Given problem:
Write out the rows below again, substituting "camera" for each "pose" and leaving everything else unchanged. Omit the pictures from your answer.

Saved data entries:
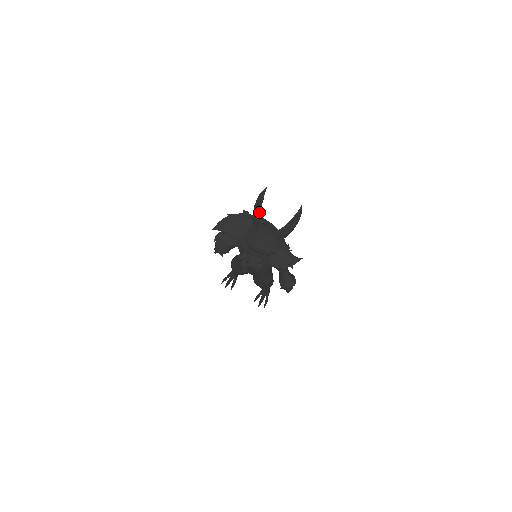
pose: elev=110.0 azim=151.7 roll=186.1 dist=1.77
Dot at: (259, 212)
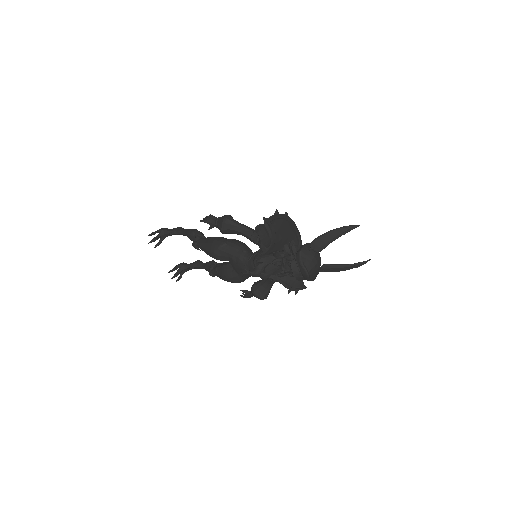
Dot at: (332, 240)
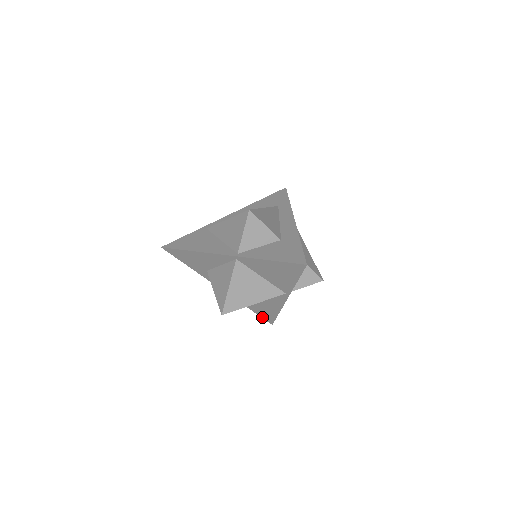
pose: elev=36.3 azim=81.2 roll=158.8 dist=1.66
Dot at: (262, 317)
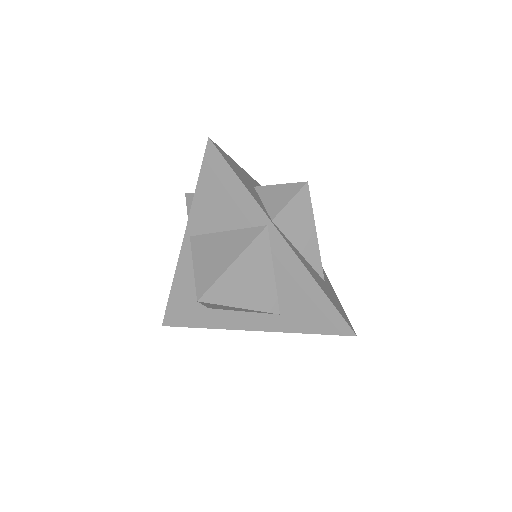
Dot at: (330, 333)
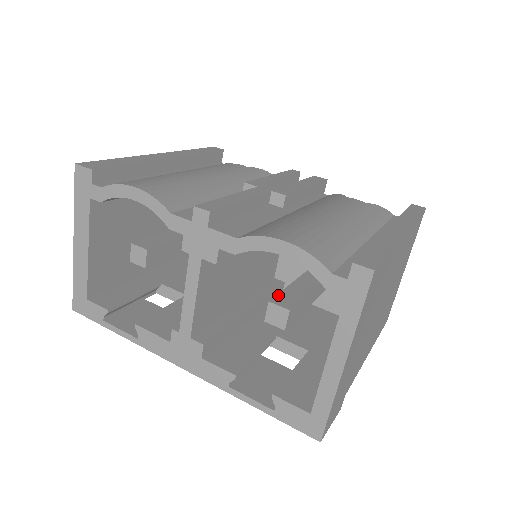
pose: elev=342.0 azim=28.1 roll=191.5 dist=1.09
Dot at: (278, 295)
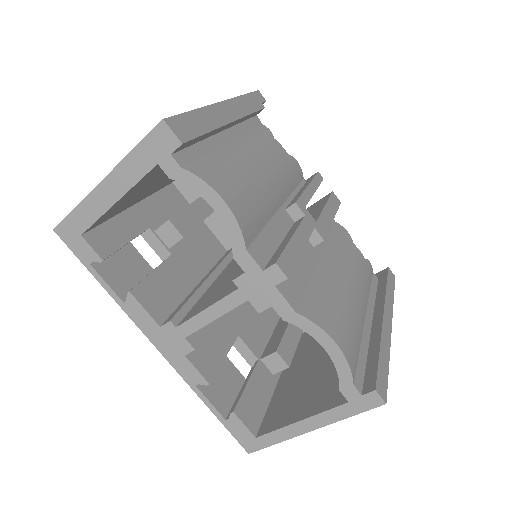
Dot at: (282, 342)
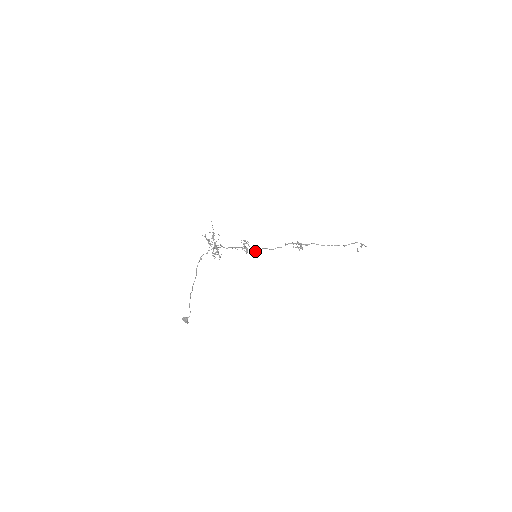
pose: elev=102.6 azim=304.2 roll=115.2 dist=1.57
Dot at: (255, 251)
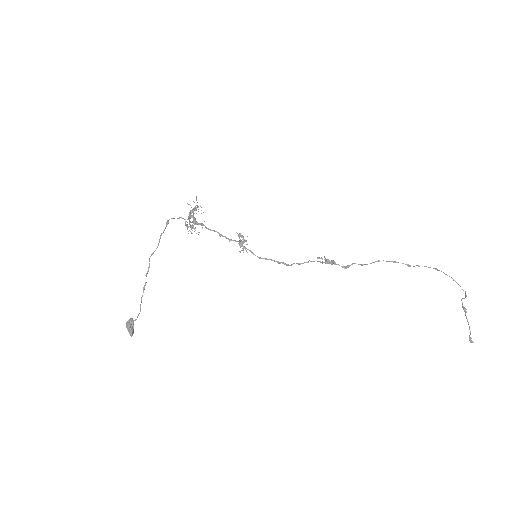
Dot at: (259, 258)
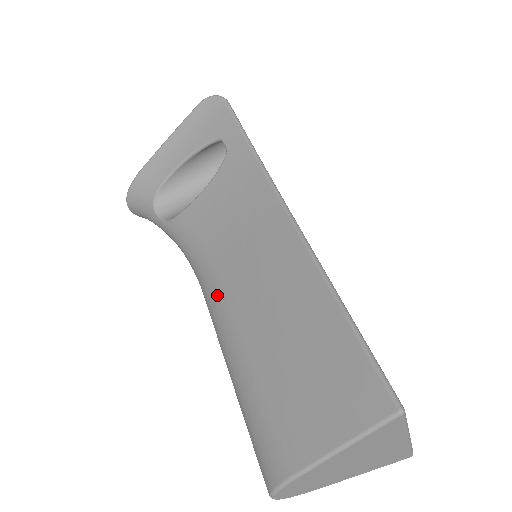
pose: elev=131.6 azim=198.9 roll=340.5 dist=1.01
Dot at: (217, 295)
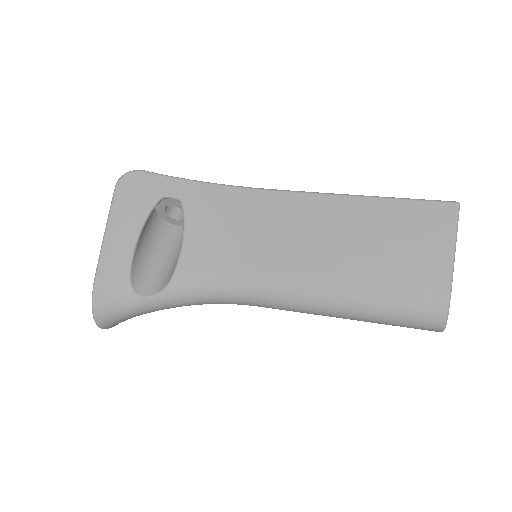
Dot at: (279, 280)
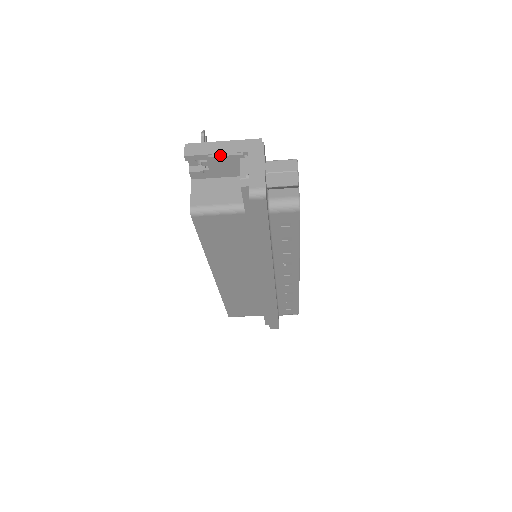
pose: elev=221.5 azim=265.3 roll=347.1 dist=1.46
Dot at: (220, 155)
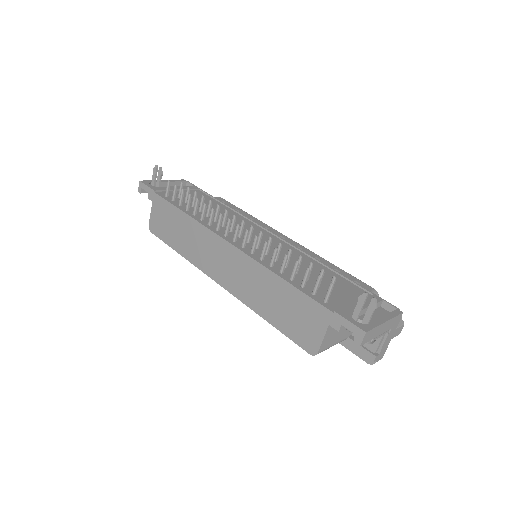
Dot at: occluded
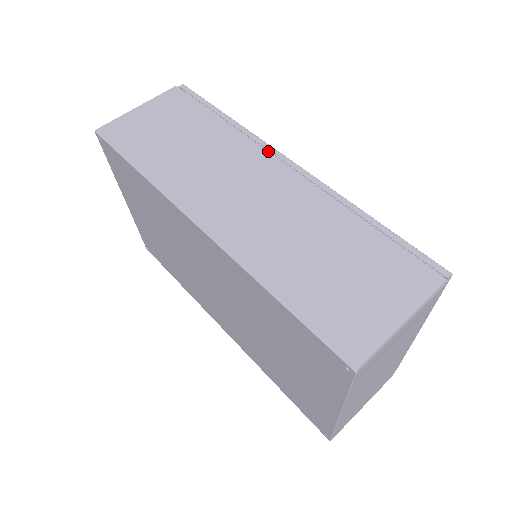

Exercise response:
camera: elev=110.0 azim=151.7 roll=186.1 dist=1.77
Dot at: (259, 212)
Dot at: (332, 240)
camera: elev=36.3 azim=81.2 roll=158.8 dist=1.66
Dot at: (262, 317)
Dot at: (330, 333)
camera: elev=342.0 azim=28.1 roll=191.5 dist=1.09
Dot at: (278, 295)
Dot at: (282, 342)
camera: elev=102.6 azim=304.2 roll=115.2 dist=1.57
Dot at: (255, 251)
Dot at: (259, 258)
camera: elev=131.6 azim=198.9 roll=340.5 dist=1.01
Dot at: (217, 295)
Dot at: (279, 280)
camera: elev=221.5 azim=265.3 roll=347.1 dist=1.46
Dot at: (220, 155)
Dot at: occluded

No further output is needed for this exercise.